One of them was this. Learning to trust. Of course this is a life long process and I'm pretty sure when I'm eighty, I will be able to make the same kind of statement. There is always more with God and that is just so exciting. And comforting. And, so mysterious.
He's led me to another question. What is holding you back? Who is holding you back? What false assumptions are holding you back? Holding you back from growing. An answer this week was so very surprising. And to be honest, painful and sad. And, now the answer leads me to yet a new way of trusting. I feel just like my photo sometimes. Just dipping my toe into the water of trust like my daughter Nora. Or other times like Audrey on the left. Not even ready to dip my toe. No, not ready at all, just only able to study a bit this idea of trust and where He would like to lead me.
It is a practice for sure. When the seizures and sicknesses were at the worst and I couldn't sleep for the fear that gripped me like death. I could not just "trust" and go to sleep. The idea was foreign and unattainable. But, I knew that was what I had to do. So, I decided I would just practice it.

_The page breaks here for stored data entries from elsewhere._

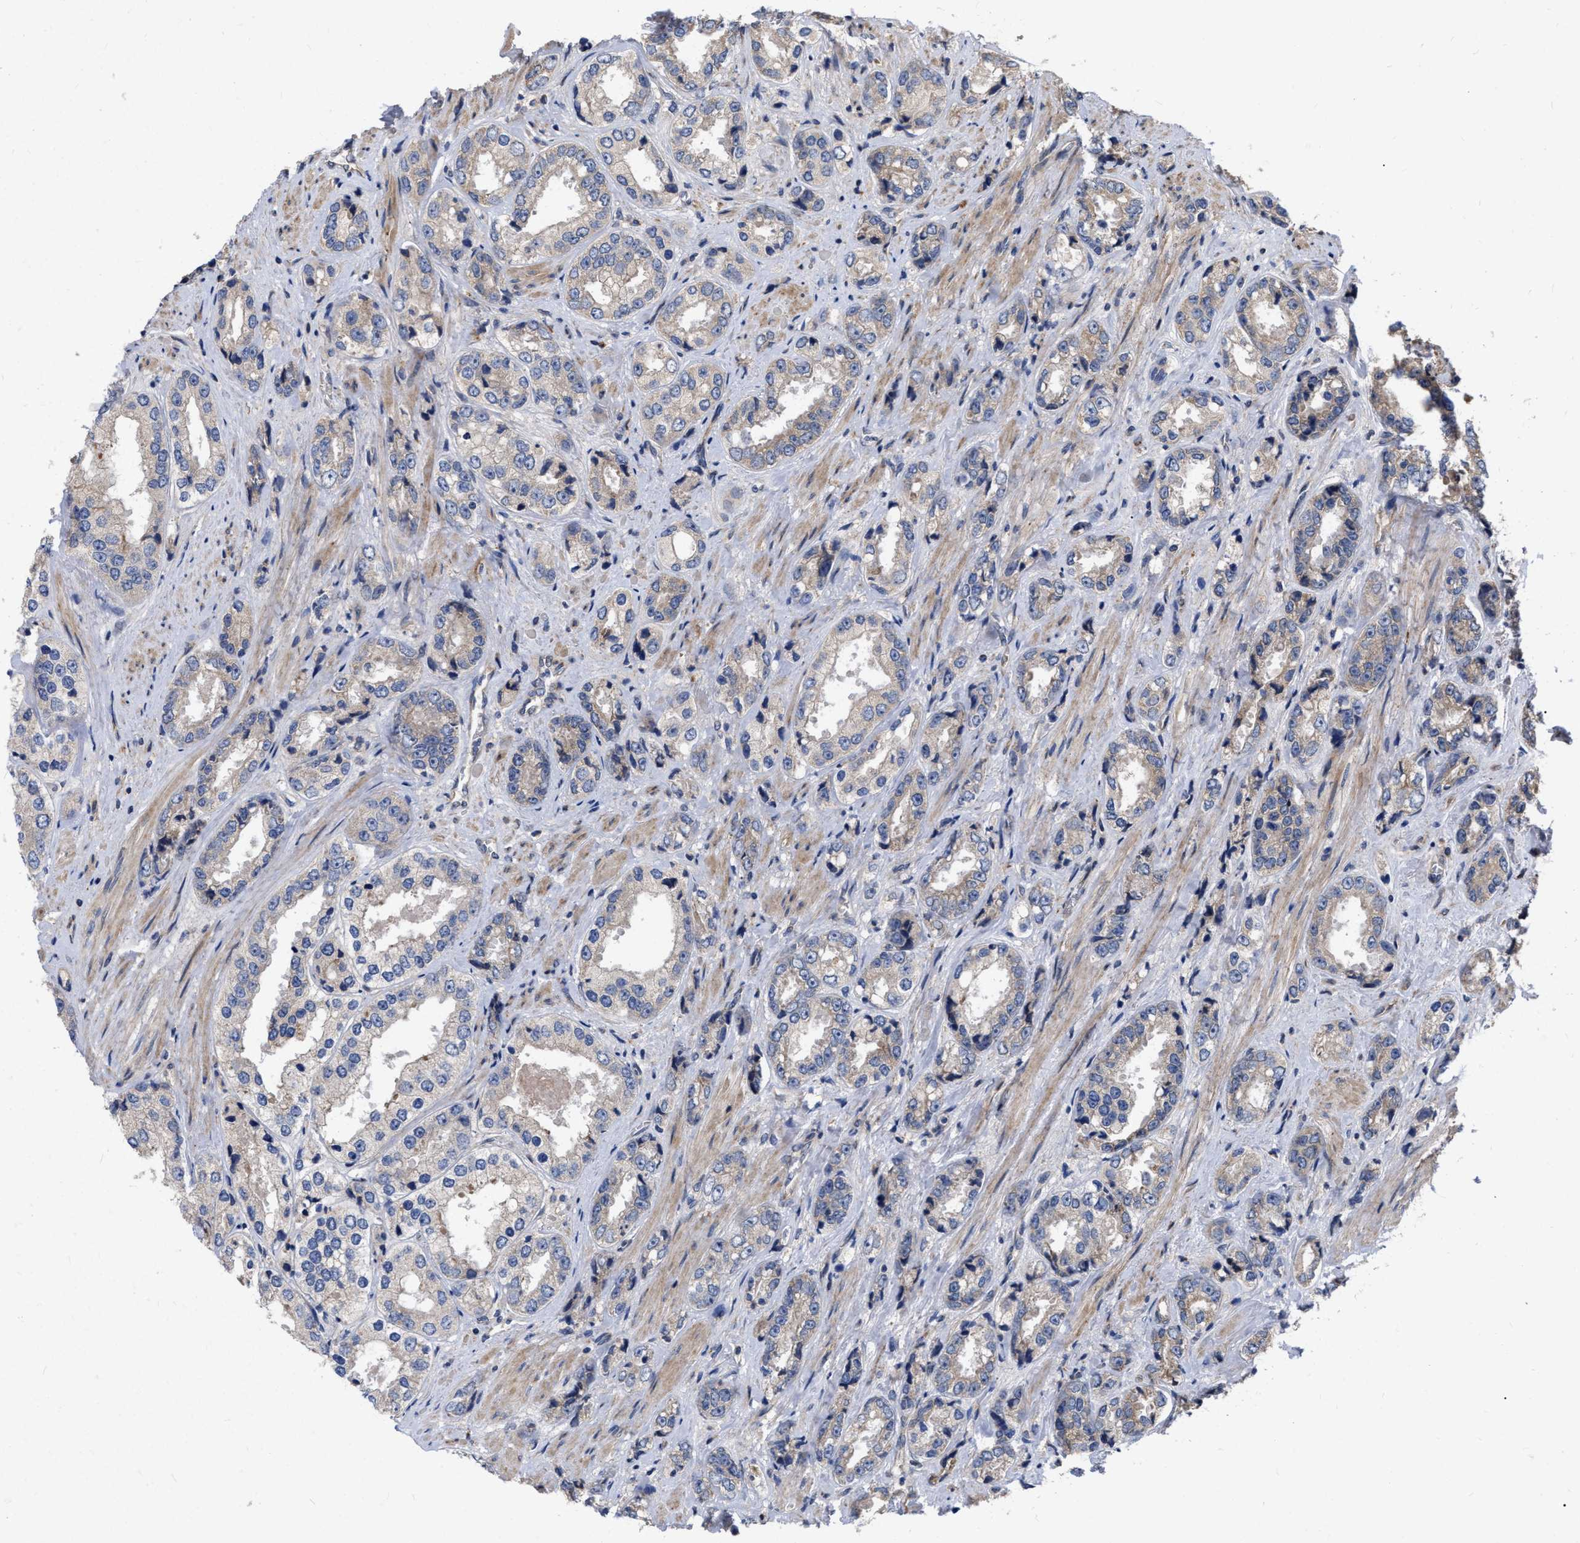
{"staining": {"intensity": "negative", "quantity": "none", "location": "none"}, "tissue": "prostate cancer", "cell_type": "Tumor cells", "image_type": "cancer", "snomed": [{"axis": "morphology", "description": "Adenocarcinoma, High grade"}, {"axis": "topography", "description": "Prostate"}], "caption": "The image displays no staining of tumor cells in prostate high-grade adenocarcinoma.", "gene": "MLST8", "patient": {"sex": "male", "age": 61}}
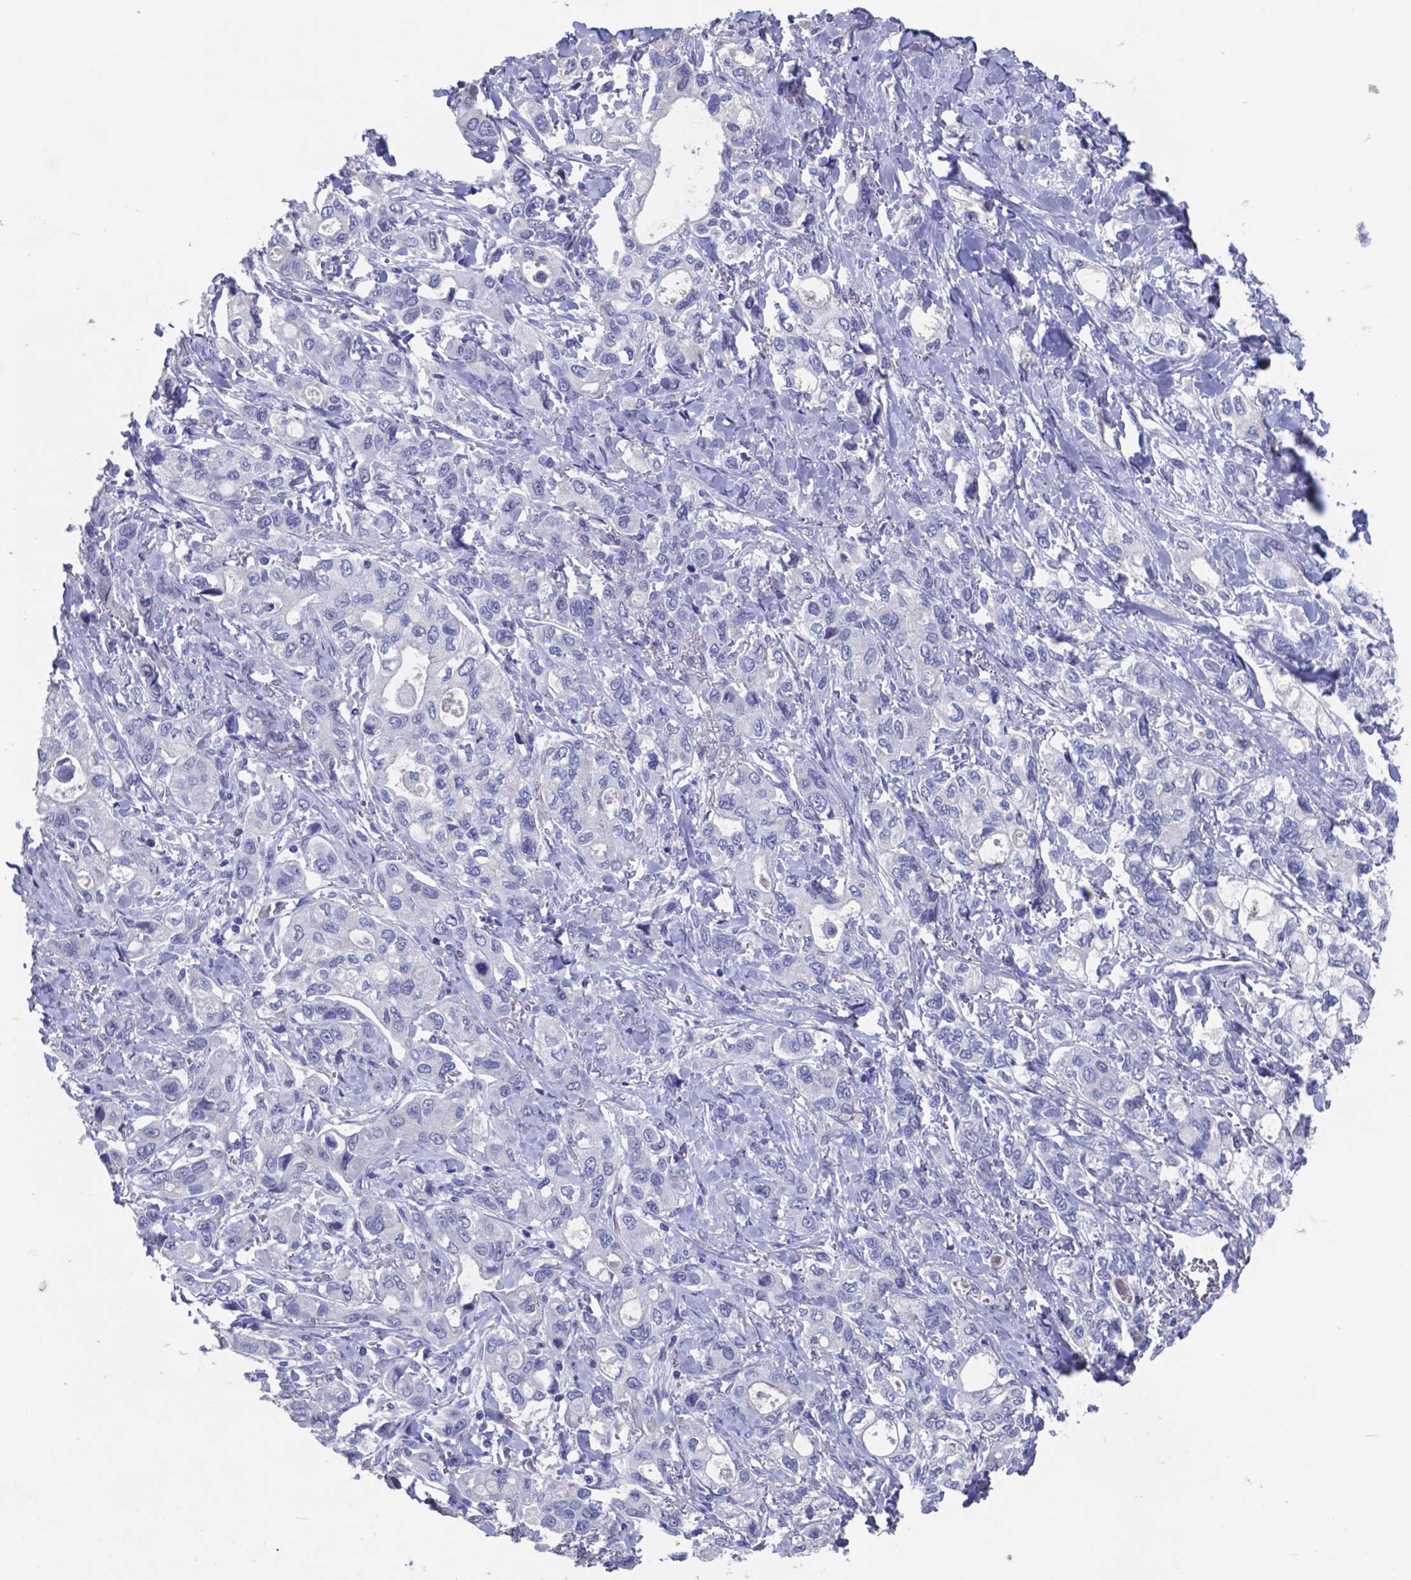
{"staining": {"intensity": "negative", "quantity": "none", "location": "none"}, "tissue": "stomach cancer", "cell_type": "Tumor cells", "image_type": "cancer", "snomed": [{"axis": "morphology", "description": "Adenocarcinoma, NOS"}, {"axis": "topography", "description": "Stomach"}], "caption": "The image reveals no staining of tumor cells in stomach adenocarcinoma.", "gene": "TTR", "patient": {"sex": "male", "age": 63}}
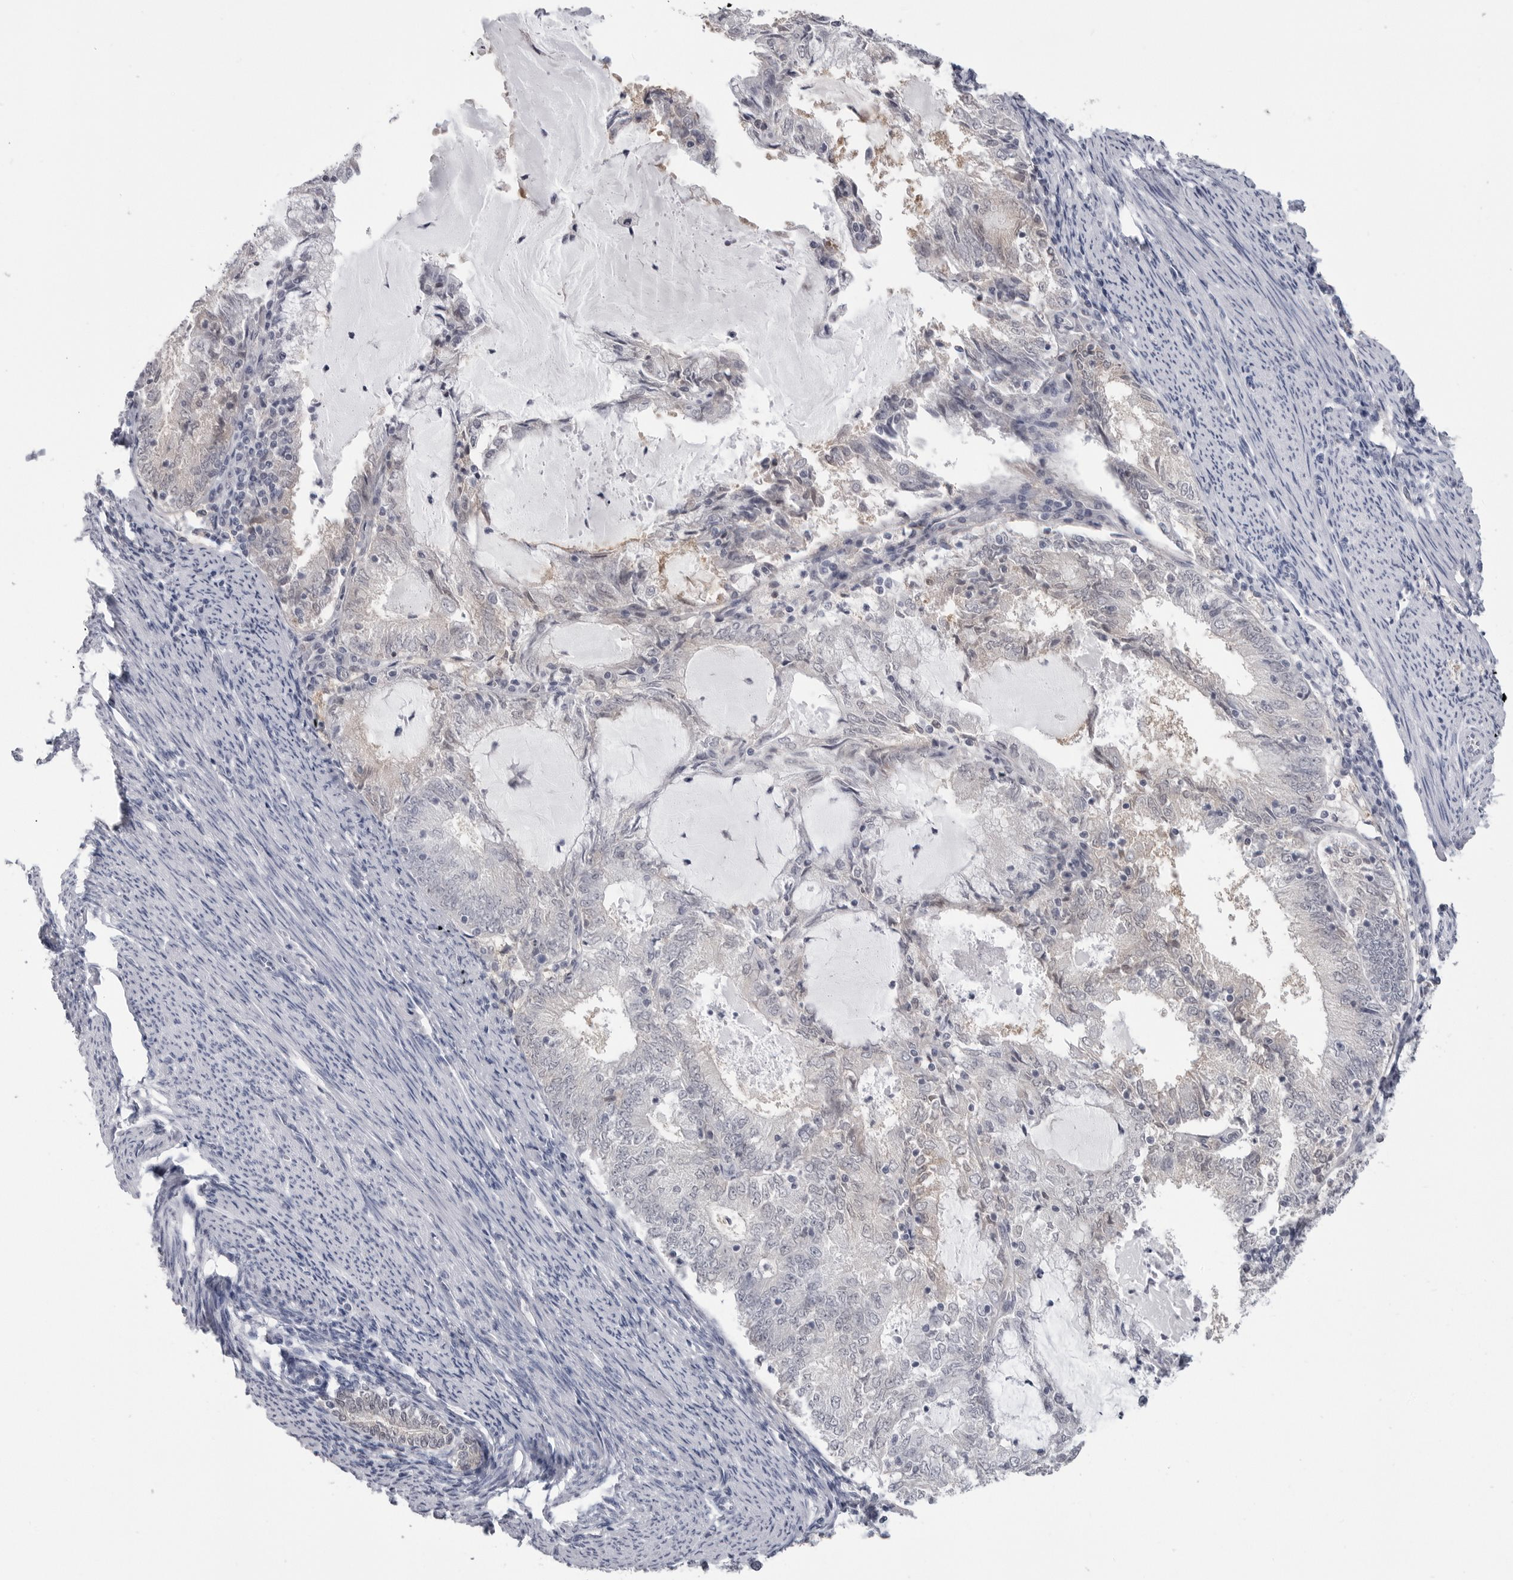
{"staining": {"intensity": "negative", "quantity": "none", "location": "none"}, "tissue": "endometrial cancer", "cell_type": "Tumor cells", "image_type": "cancer", "snomed": [{"axis": "morphology", "description": "Adenocarcinoma, NOS"}, {"axis": "topography", "description": "Endometrium"}], "caption": "Tumor cells show no significant protein staining in endometrial cancer. Nuclei are stained in blue.", "gene": "PNPO", "patient": {"sex": "female", "age": 57}}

I told myself I didn't have to surrender and trust completely, just try it for 5 minutes and then I could pick back up all the fear and think I had some kind of control over it again. Sometimes it was only for a few minutes that I could actually do it. Sometimes I could only pretend to trust and that is what I'd tell God. I'm pretending, because I don't know how. But, I want to. And, that is how I would eventually fall asleep. I'd trust for a few minutes and it would be just enough to let the adrenaline calm down a bit for the extreme fatigue to take over.
Now, it's become a regular practice in so many different areas of my life. Practicing it. Looking at the place He is asking me to go. Then dipping my toe in just a bit. Testing out the waters of trust. And, you know what? I've actually sailed on some of those waters. This past week I learned there was a new body of water that I needed to examine. I've already dipped my toe.
Trusting. It's a practice.
And, He beckons full of merciful love.